◆ **Exercise**:
Put each line of the listing below into a Markdown table with the columns "Row" and "Line", numbering the rows and skipping blank lines.

--- START OF Provided data ---

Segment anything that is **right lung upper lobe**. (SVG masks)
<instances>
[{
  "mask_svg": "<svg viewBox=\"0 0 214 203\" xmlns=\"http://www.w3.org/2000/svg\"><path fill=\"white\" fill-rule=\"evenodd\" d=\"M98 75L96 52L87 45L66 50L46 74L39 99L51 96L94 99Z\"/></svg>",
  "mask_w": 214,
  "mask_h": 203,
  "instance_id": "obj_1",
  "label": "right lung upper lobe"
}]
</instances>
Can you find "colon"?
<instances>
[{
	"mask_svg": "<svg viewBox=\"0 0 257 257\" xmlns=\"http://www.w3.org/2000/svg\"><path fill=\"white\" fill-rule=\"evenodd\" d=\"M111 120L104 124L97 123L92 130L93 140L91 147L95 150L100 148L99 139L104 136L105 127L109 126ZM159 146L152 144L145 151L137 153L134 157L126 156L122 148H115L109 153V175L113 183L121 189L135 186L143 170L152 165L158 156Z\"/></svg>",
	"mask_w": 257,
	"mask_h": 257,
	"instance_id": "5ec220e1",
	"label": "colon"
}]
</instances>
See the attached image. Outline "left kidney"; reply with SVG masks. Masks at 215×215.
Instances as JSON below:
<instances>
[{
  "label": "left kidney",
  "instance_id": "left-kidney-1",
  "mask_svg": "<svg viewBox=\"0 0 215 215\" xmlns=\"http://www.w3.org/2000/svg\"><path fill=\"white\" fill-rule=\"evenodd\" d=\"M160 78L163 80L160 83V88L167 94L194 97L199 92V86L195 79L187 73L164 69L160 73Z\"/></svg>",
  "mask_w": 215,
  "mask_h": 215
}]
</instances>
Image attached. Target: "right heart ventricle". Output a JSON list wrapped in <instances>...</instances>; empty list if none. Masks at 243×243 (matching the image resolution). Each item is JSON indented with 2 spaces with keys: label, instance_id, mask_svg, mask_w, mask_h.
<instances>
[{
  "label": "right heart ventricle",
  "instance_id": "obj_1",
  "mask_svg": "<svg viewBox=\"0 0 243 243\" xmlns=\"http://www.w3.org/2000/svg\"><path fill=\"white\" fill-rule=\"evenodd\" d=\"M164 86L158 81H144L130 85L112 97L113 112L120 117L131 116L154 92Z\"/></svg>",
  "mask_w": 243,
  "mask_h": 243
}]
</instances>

--- END OF Provided data ---

◆ **Expected answer**:
| Row | Line |
|---|---|
| 1 | Segment anything that is **right lung upper lobe**. (SVG masks) |
| 2 | <instances> |
| 3 | [{ |
| 4 |   "mask_svg": "<svg viewBox=\"0 0 214 203\" xmlns=\"http://www.w3.org/2000/svg\"><path fill=\"white\" fill-rule=\"evenodd\" d=\"M98 75L96 52L87 45L66 50L46 74L39 99L51 96L94 99Z\"/></svg>", |
| 5 |   "mask_w": 214, |
| 6 |   "mask_h": 203, |
| 7 |   "instance_id": "obj_1", |
| 8 |   "label": "right lung upper lobe" |
| 9 | }] |
| 10 | </instances> |
| 11 | Can you find "colon"? |
| 12 | <instances> |
| 13 | [{ |
| 14 | 	"mask_svg": "<svg viewBox=\"0 0 257 257\" xmlns=\"http://www.w3.org/2000/svg\"><path fill=\"white\" fill-rule=\"evenodd\" d=\"M111 120L104 124L97 123L92 130L93 140L91 147L95 150L100 148L99 139L104 136L105 127L109 126ZM159 146L152 144L145 151L137 153L134 157L126 156L122 148H115L109 153V175L113 183L121 189L135 186L143 170L152 165L158 156Z\"/></svg>", |
| 15 | 	"mask_w": 257, |
| 16 | 	"mask_h": 257, |
| 17 | 	"instance_id": "5ec220e1", |
| 18 | 	"label": "colon" |
| 19 | }] |
| 20 | </instances> |
| 21 | See the attached image. Outline "left kidney"; reply with SVG masks. Masks at 215×215. |
| 22 | Instances as JSON below: |
| 23 | <instances> |
| 24 | [{ |
| 25 |   "label": "left kidney", |
| 26 |   "instance_id": "left-kidney-1", |
| 27 |   "mask_svg": "<svg viewBox=\"0 0 215 215\" xmlns=\"http://www.w3.org/2000/svg\"><path fill=\"white\" fill-rule=\"evenodd\" d=\"M160 78L163 80L160 83V88L167 94L194 97L199 92V86L195 79L187 73L164 69L160 73Z\"/></svg>", |
| 28 |   "mask_w": 215, |
| 29 |   "mask_h": 215 |
| 30 | }] |
| 31 | </instances> |
| 32 | Image attached. Target: "right heart ventricle". Output a JSON list wrapped in <instances>...</instances>; empty list if none. Masks at 243×243 (matching the image resolution). Each item is JSON indented with 2 spaces with keys: label, instance_id, mask_svg, mask_w, mask_h. |
| 33 | <instances> |
| 34 | [{ |
| 35 |   "label": "right heart ventricle", |
| 36 |   "instance_id": "obj_1", |
| 37 |   "mask_svg": "<svg viewBox=\"0 0 243 243\" xmlns=\"http://www.w3.org/2000/svg\"><path fill=\"white\" fill-rule=\"evenodd\" d=\"M164 86L158 81H144L130 85L112 97L113 112L120 117L131 116L154 92Z\"/></svg>", |
| 38 |   "mask_w": 243, |
| 39 |   "mask_h": 243 |
| 40 | }] |
| 41 | </instances> |